Intelligence officials have not found evidence of any specific or credible threats targeting US soil, following the horrific attacks in Paris that killed 129 people and injured 352, the White House said on 14 November. However, security patrols were ramped up and additional security measures were put in place.
The White House said National Security Council aides told President Obama that there were no immediate threats of attack claimed by the Islamic State (IS). In a statement, the White House said officials "reviewed our homeland security posture to ensure we are doing everything necessary to protect the American people". Aides added they did not have "information to contradict the initial French assessment of ISIL's responsibility," USA Today reported.
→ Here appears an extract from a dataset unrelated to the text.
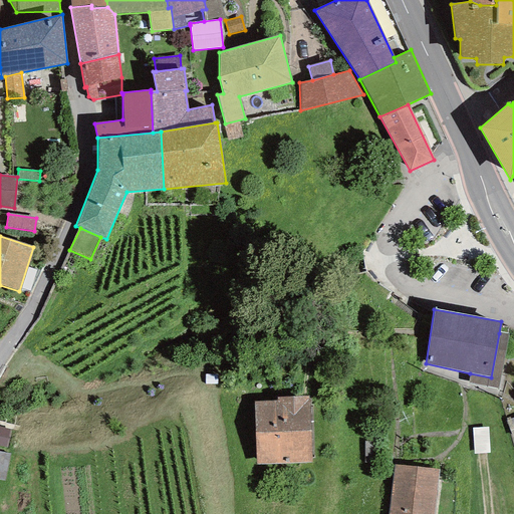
[(470,373),(468,382),(496,388),(507,334),(499,333),(491,377),(470,373)]
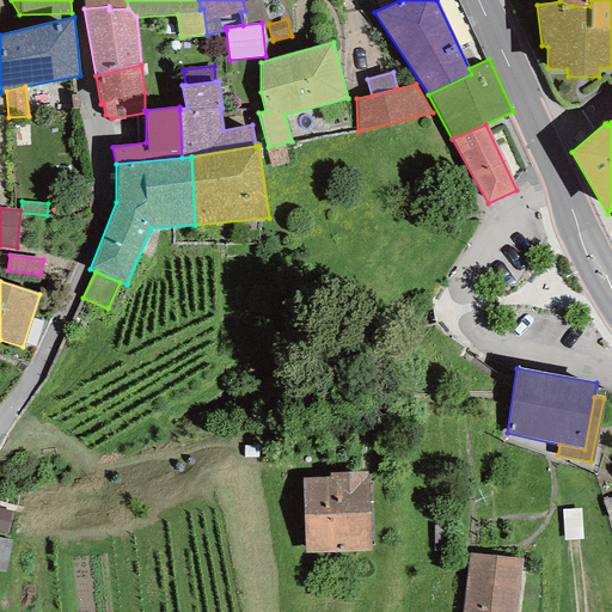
[(303,478),(305,552),(371,551),(369,476),(367,476),(367,472),(330,473),(330,477),(303,478)]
The statement added that the meeting included a discussion of "our Embassy security posture in Paris and across Europe," with the president directing his team "to take all appropriate measures to ensure the security of Embassy personnel." According to The Associated Press, despite there being no immediate threat to the US, extra security was added to French-owned sites in Washington DC and consulates in Boston and New York City.
In New York City, the New York Police Department deployed its "Critical Response Command," to key locations including transportation hubs and the Broadway theatre district. ABC News reported that officers equipped with radiation detectors and bomb-detecting equipment were sent to subway stations to conduct random bag checks.
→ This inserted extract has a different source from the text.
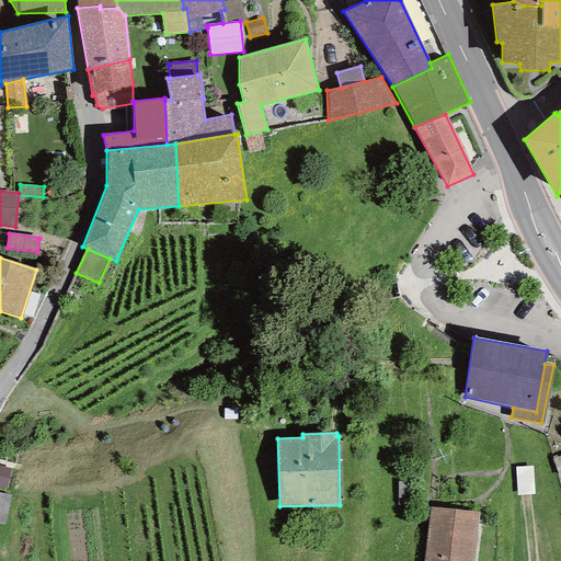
[(11,469),(0,466),(0,487),(7,489),(11,469)]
John Miller, the NYPD's deputy commissioner for intelligence and counter-terrorism, said, "This is not the kind of thing that is a wakeup call to New York City...We've been awake about this for a long time." In Boston, a little over two years after its own terrorist attack, Massachusetts State Police said "a comprehensive and multi-layered security package" was set at Logan International Airport and patrols were increased around the State House.
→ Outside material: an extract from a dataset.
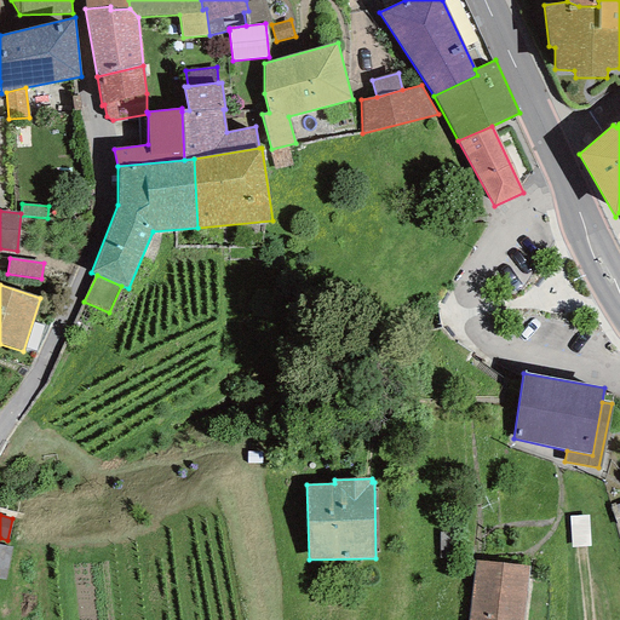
[(12,547),(0,545),(0,578),(6,580),(12,547)]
According to the AP, security was also ramped up at sporting events throughout the US, including at National Football League games. The NFL said it had coordinated with the Department of Homeland Security and the FBI and would increase security inside and outside stadiums on 15 November.
"This is a heartbreaking situation. And obviously those of us here in the United States know what it's like," President Obama said in a speech after the attacks. "We've gone through these kinds of episodes ourselves. And whenever these kinds of attacks happened, we've always been able to count on the French people to stand with us. They have been an extraordinary counter-terrorism partner, and we intend to be there with them in that same fashion."